## Exercise aim
Search the records below for the word "rejestracji", then return every line where it appears.

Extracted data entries
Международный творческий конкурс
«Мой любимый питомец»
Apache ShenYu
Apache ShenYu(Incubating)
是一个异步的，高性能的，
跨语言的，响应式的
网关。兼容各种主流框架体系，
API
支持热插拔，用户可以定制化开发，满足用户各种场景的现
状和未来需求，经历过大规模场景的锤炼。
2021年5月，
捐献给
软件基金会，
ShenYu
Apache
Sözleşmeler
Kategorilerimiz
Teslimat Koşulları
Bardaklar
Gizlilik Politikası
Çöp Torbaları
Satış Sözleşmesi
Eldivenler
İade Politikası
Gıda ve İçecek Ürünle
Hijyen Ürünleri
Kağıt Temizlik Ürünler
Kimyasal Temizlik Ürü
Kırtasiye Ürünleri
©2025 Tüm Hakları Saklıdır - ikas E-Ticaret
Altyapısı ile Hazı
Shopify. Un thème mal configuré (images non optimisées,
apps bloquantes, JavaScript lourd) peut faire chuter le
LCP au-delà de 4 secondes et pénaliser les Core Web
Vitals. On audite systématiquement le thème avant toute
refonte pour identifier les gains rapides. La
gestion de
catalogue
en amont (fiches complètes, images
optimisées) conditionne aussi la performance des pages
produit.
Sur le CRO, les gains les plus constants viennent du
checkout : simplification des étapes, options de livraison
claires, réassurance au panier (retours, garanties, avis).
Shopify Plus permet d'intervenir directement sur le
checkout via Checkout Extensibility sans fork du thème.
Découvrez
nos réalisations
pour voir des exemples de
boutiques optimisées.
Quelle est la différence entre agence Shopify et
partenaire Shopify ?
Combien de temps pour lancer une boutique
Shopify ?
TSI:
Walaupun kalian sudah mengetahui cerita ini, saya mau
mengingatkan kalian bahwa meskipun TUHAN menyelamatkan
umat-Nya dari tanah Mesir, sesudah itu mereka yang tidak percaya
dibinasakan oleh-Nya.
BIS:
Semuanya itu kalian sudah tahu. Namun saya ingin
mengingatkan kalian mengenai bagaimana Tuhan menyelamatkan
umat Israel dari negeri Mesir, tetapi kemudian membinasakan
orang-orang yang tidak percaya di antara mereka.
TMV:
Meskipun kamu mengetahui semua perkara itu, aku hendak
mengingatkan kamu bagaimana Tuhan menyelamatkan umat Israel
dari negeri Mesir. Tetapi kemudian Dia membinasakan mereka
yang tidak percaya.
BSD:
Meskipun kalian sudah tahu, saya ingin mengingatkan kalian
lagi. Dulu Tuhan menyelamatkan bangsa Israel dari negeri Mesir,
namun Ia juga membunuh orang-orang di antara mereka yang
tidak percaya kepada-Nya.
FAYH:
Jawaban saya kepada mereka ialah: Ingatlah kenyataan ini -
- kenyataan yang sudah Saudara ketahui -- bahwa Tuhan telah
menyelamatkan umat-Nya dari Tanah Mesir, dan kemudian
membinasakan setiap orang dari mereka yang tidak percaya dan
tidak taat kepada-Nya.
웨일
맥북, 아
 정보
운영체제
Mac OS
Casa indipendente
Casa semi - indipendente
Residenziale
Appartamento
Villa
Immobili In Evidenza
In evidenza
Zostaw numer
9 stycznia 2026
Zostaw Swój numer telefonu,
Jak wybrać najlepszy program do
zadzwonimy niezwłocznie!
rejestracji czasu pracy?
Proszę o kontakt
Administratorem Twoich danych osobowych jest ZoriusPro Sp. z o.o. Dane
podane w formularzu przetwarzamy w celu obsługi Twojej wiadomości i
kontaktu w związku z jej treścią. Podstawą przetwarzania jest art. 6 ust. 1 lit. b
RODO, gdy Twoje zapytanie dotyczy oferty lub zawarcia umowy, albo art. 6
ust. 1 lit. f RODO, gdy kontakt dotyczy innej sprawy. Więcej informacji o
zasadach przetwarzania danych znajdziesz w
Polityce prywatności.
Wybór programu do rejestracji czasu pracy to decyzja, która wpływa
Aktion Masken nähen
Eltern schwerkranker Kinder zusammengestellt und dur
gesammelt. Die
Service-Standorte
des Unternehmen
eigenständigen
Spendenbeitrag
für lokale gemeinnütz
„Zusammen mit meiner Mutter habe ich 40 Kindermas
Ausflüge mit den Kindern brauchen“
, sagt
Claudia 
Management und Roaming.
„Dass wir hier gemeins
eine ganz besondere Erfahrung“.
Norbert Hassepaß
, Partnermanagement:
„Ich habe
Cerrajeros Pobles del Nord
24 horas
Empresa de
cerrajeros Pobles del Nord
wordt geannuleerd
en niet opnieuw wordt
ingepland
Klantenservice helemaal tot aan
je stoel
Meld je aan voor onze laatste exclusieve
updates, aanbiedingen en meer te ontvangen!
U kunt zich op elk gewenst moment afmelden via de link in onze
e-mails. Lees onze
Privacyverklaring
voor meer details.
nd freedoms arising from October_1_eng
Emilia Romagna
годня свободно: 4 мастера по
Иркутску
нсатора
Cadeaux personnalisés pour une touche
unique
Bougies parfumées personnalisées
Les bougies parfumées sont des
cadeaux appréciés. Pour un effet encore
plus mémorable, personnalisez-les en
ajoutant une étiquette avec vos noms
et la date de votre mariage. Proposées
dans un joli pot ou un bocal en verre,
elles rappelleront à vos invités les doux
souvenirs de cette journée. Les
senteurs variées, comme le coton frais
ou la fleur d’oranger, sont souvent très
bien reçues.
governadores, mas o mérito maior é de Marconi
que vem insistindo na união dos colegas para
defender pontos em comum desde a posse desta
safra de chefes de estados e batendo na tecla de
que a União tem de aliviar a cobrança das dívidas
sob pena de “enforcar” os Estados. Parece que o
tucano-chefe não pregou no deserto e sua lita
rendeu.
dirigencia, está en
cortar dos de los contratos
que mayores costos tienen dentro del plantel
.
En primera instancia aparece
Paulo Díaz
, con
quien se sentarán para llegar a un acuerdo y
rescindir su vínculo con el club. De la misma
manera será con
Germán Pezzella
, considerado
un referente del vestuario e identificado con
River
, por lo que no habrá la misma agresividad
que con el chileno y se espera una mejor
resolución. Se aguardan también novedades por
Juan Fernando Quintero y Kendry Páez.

## Answer area
rejestracji czasu pracy?
Wybór programu do rejestracji czasu pracy to decyzja, która wpływa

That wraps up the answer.